Das Social Web als Treffpunkt, Bühne, Archiv + Kino sowie Zeitung + Zeitschrift – diese Metaphern vermitteln schnell, worum es im Social Web geht. Aber sie vermögen nicht die Besonderheiten der medialen Räume in Sozialen Netzwerkdienste zu vermitteln.

Im Heft 95 „Soziale Online-Netzwerke“ der Zeitschrift Computer + Unterricht haben Mareike Schemmerling und ich versucht, die Besonderheiten dieser (Selbst-)Bildungsräume vorzustellen und dabei auch Aufgaben und Ansatzpunkte für die pädagogische Begleitung aufzuzeigen. Diese behandeln wir unter den Fragen: Persönliche Informationen in aller Öffentlichkeit?, Wo hört der Spaß auf? sowie Freiräume oder kommerziell strukturierte Produkte?

Der Beitrag ist eine sehr stark komprimierte Bündelung von zwei Teilstudien der fünften Konvergenzuntersuchung sowie der Studie „Jugendliche und Online-Werbung im Social Web„.

Brüggen, Niels; Schemmerling, Mareike (2014): Soziale Netzwerke als (Selbst-)Bildungsräume. Soziale Netzwerkdienste im Alltag Heranwachsender und daraus resultierende Herausforderungen. In: COMPUTER + UNTERRICHT – Lernen und Lehren mit digitalen Medien, Jg. 24, H. 95, S. 10–13.

Gerade erst entdeckt habe ich, dass die im Heft genannten Links online beim Verlag als pdf abgerufen werden können. Sehr hilfreich.

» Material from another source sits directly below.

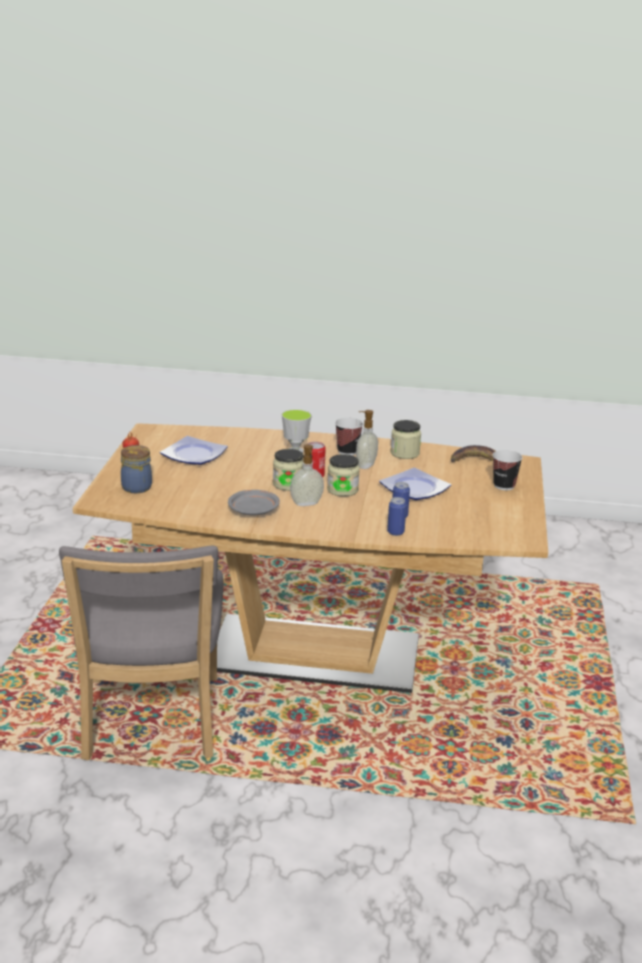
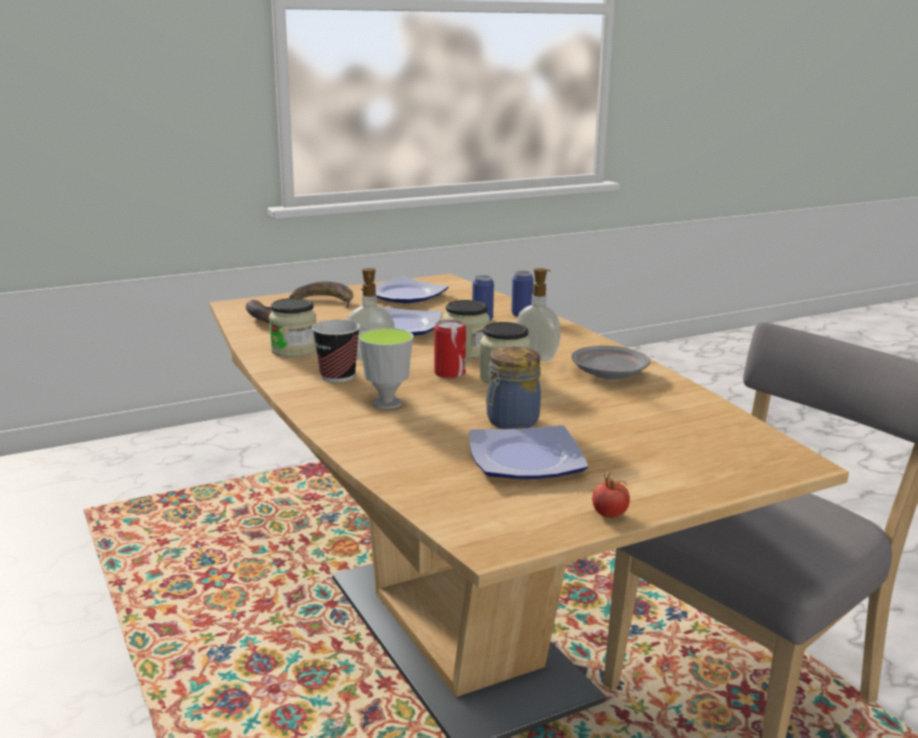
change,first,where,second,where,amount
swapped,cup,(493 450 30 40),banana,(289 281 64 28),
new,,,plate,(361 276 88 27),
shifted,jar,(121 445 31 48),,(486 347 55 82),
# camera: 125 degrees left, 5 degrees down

„Das Social Web und die Aneignung von Sozialräumen“ – Beitrag in sozialraum.de Ausgabe 1/2014

Wir freuen uns, dass ein Beitrag von uns in der Ausgabe 1/2014 von sozialraum.de aufgenommen wurde, die Anfang dieser Woche erschienenen ist. Im Beitrag “ Das Social Web und die Aneignung von Sozialräumen. Forschungsperspektiven auf das sozialraumbezogene Medienhandeln von Jugendlichen in Sozialen Netzwerkdiensten“ greifen wir Ergebnisse aus der fünften Konvergenzstudie auf, die wir am JFF im Auftrag durch die Bayerische Landeszentrale für neue Medien (BLM) durchgeführt haben.

Der Text stellt einen Diskussionsbeitrag zu den aktuell diskutierten Ansätzen dar, die Medienaneignung von Jugendlichen und die Aneignung von Sozialräumen miteinander in Verbindung zu bringen. Auf Grundlage der Darstellung verschiedener Modi des sozialrambezogenen Medienhandelns von Jugendlichen versuchen Mareike Schemmerling und ich insbesondere neue An- und Herausforderungen an Jugendliche aber auch für eine zielgruppenangemessene pädagogische Unterstützung darzustellen.

#Netzneutralität aus medienpädagogischer Perspektive

Der GMK-Bundesvorstand hat am 24. Juni 2013 ein Positionspapier zur Netzneutralität aus medienpädagogischer Perspektive verabschiedet und veröffentlicht. Einsehbar ist es hier: http://www.gmk-net.de/fileadmin/pdf/netzneutralitaet_stellungnahme_gmk.pdf

Netzneutralität wird derzeit als eines der zentralen netzpolitischen Themen angesehen, das auch die Inhalte medienpädagogischer Arbeit betrifft: das Potenzial des Internet für politische und kulturelle Teilhabe, für internetgestützte Bildung und die Chancengerechtigkeit beim Zugang zu Informationen.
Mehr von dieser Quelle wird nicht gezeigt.